Taichung honors veteran shoeshiner


Huang Teng-wang, right, shines shoes on Thursday as part of a party that the Taichung Railway Station organized in his honor. Huang has been a shoeshiner at the station since the age of 12 and New Year’s Day marked the 60th anniversary of his entry into the profession.


The Taichung Railway Station (TRS) hosted a party on Thursday in honor of a veteran bootblack who has been offering shoe polishing services at the Taichung station for 60 years.

Huang Teng-wang (黃藤旺) began to work as a shoeshiner at the station at the age of 12 and New Year’s Day marked the 60th anniversary of his entry into the profession. Over the past six decades, Huang has never taken a day off. Even on his wedding day, he returned to work shortly after the wedding ceremony.

Saying that Huang has become a part of the 100-year-old station, TRS director Su Chen-lin (蘇鎮霖), who took the initiative to organize a party to recognize Huang’s assiduousness and dedication to his job, described his serious and down-to-earth work ethic as admirable and worthy of public recognition.

Su presented an honorary plaque to Huang on behalf of the station, while a local tourist hotel contributed a shoe-shaped cake in his honor.

Over the years, many of Huang’s patrons have developed a loyal friendship with him and some of them, including doctors, school principals and social celebrities, attended the party to extend their best wishes.

Moved by the warmth extended by his clientele, Huang announced his decision to donate all of his income on the first two days of the new year to the Taichung City-based Maria Social Welfare Foundation.

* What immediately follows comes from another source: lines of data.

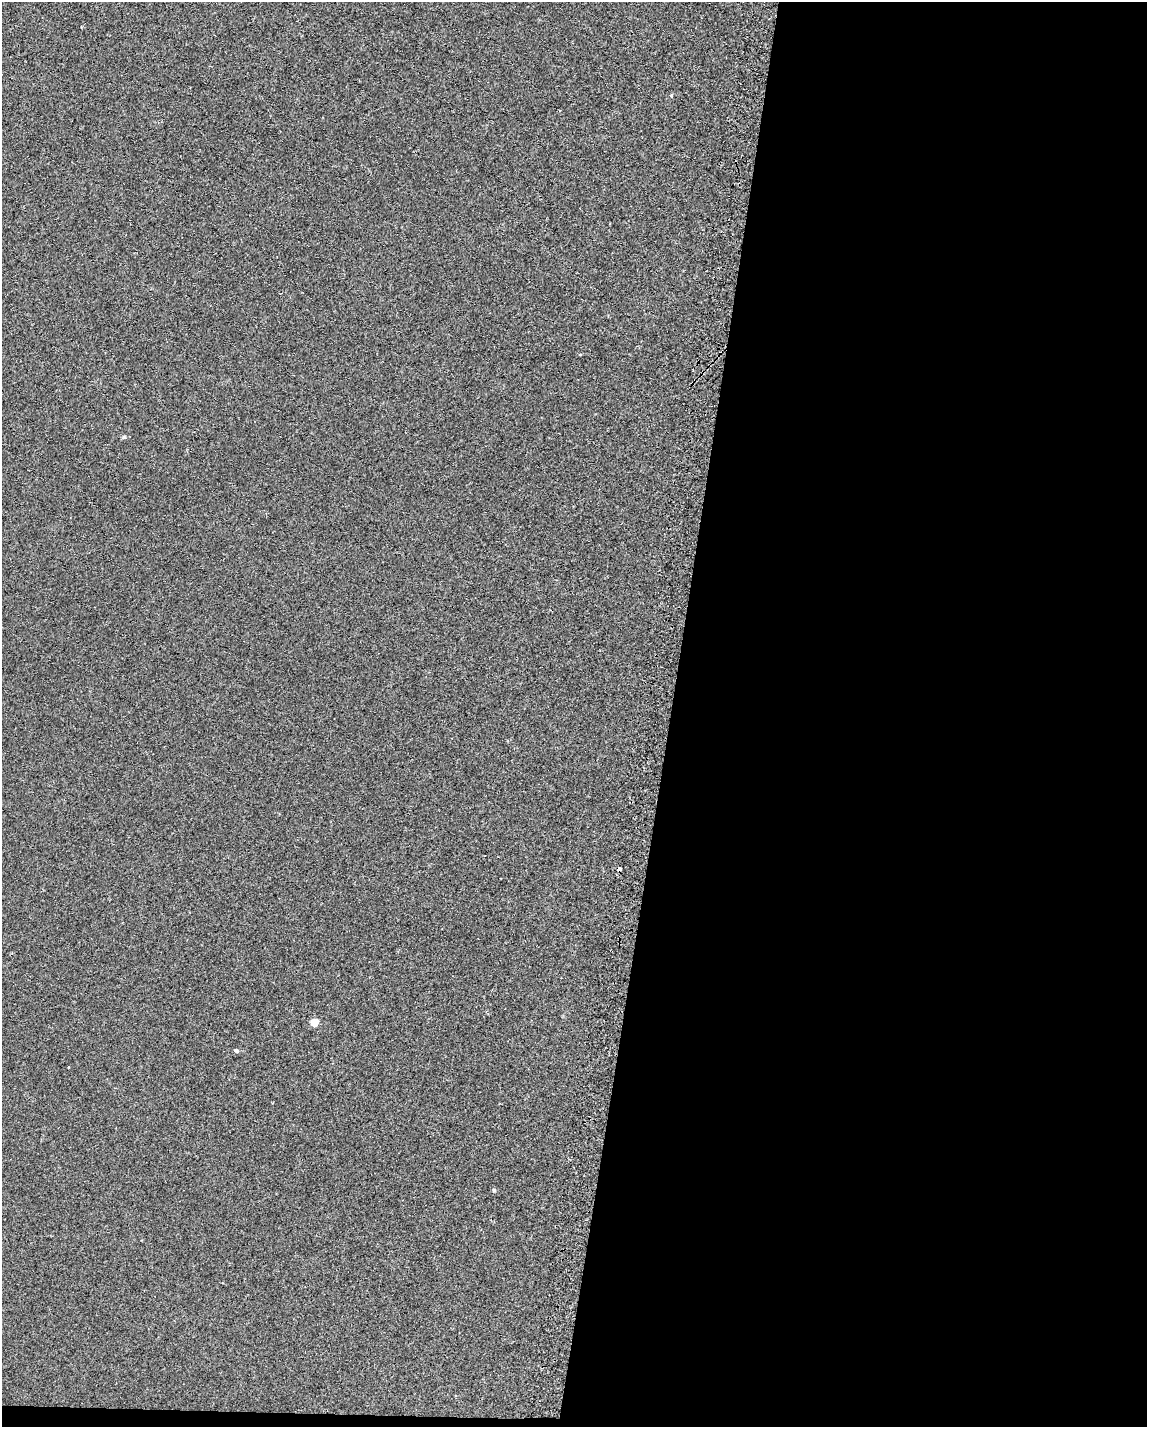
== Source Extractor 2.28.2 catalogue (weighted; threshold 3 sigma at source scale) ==
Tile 12 of 4 x 3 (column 4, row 3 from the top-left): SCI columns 3473-4617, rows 225-1649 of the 4651 x 4613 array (HDU 1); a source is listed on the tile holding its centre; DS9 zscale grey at full resolution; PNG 1149 x 1429 px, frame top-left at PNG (2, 2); no overlay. Shown black and unused: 42% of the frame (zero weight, under 2 of 3 exposures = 2% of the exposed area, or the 3 px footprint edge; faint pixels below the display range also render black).
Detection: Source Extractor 2.28.2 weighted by HDU 2 'WHT'; one run over the whole footprint, this tile lists its part. Background 0.029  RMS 0.0075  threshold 0.0335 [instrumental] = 3 sigma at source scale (4.5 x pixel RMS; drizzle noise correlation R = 1.50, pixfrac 1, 0.05/0.05 arcsec/px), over >= 5 px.
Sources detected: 6; all 6 listed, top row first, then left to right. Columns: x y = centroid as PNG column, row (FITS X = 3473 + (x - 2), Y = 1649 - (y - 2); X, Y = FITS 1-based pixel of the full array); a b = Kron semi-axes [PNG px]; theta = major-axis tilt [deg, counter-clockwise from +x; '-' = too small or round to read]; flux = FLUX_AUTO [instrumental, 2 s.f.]
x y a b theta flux
671 96 5 4 - 0.93
124 437 6 4 -45 0.9
619 869 4 4 - 2.1
315 1023 5 5 - 19
236 1051 6 4 -21 1
494 1190 5 4 - 0.9
Overlapping masked pixels (flux is a lower limit): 1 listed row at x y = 619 869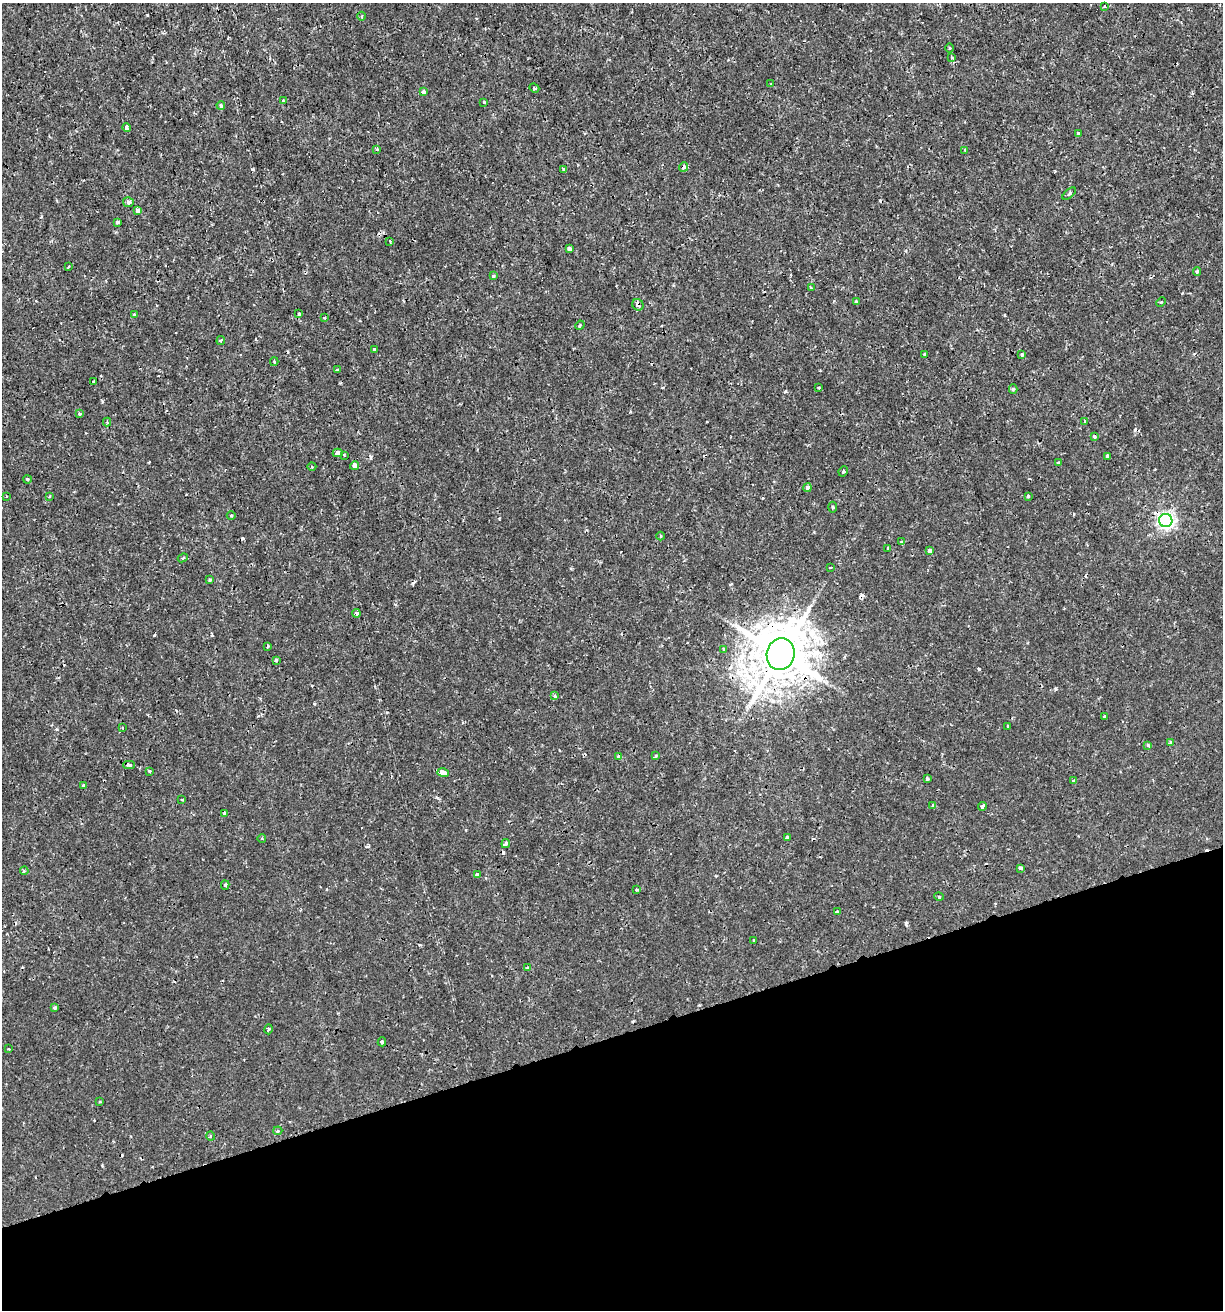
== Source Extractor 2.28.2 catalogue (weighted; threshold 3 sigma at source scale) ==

Born into a poor family, Huang did not have the luxury of an education and throughout his life made a living shining shoes at the railway station, working from 8am to 7pm.

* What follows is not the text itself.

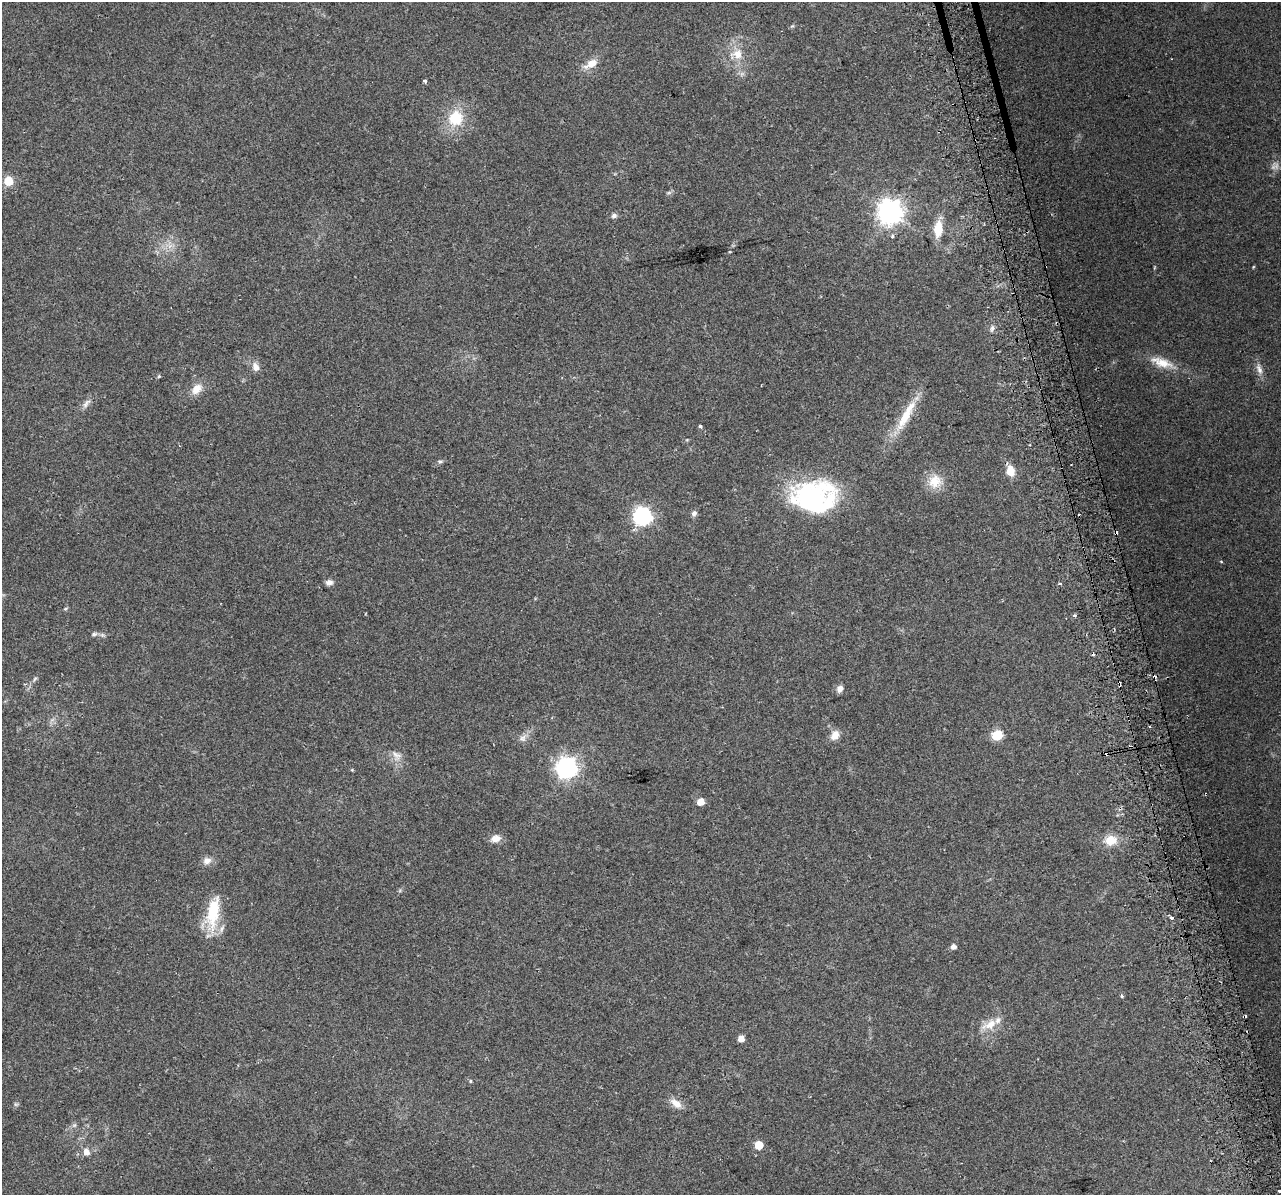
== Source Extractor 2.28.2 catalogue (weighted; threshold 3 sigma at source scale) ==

With his diligence and thrift, he managed to support his family, including his parents, siblings and six children.

Nevertheless, Huang said, shoeshining is a sunset profession. At the height of his career, he said, he polished an average of between 40 and 50 pairs of shoes or boots a day, but the number has declined to just four or five pairs nowadays.

Throughout his life, Huang said, he must have polished well over 200,000 pairs of shoes which, if laid end to end, would encircle the whole city twice.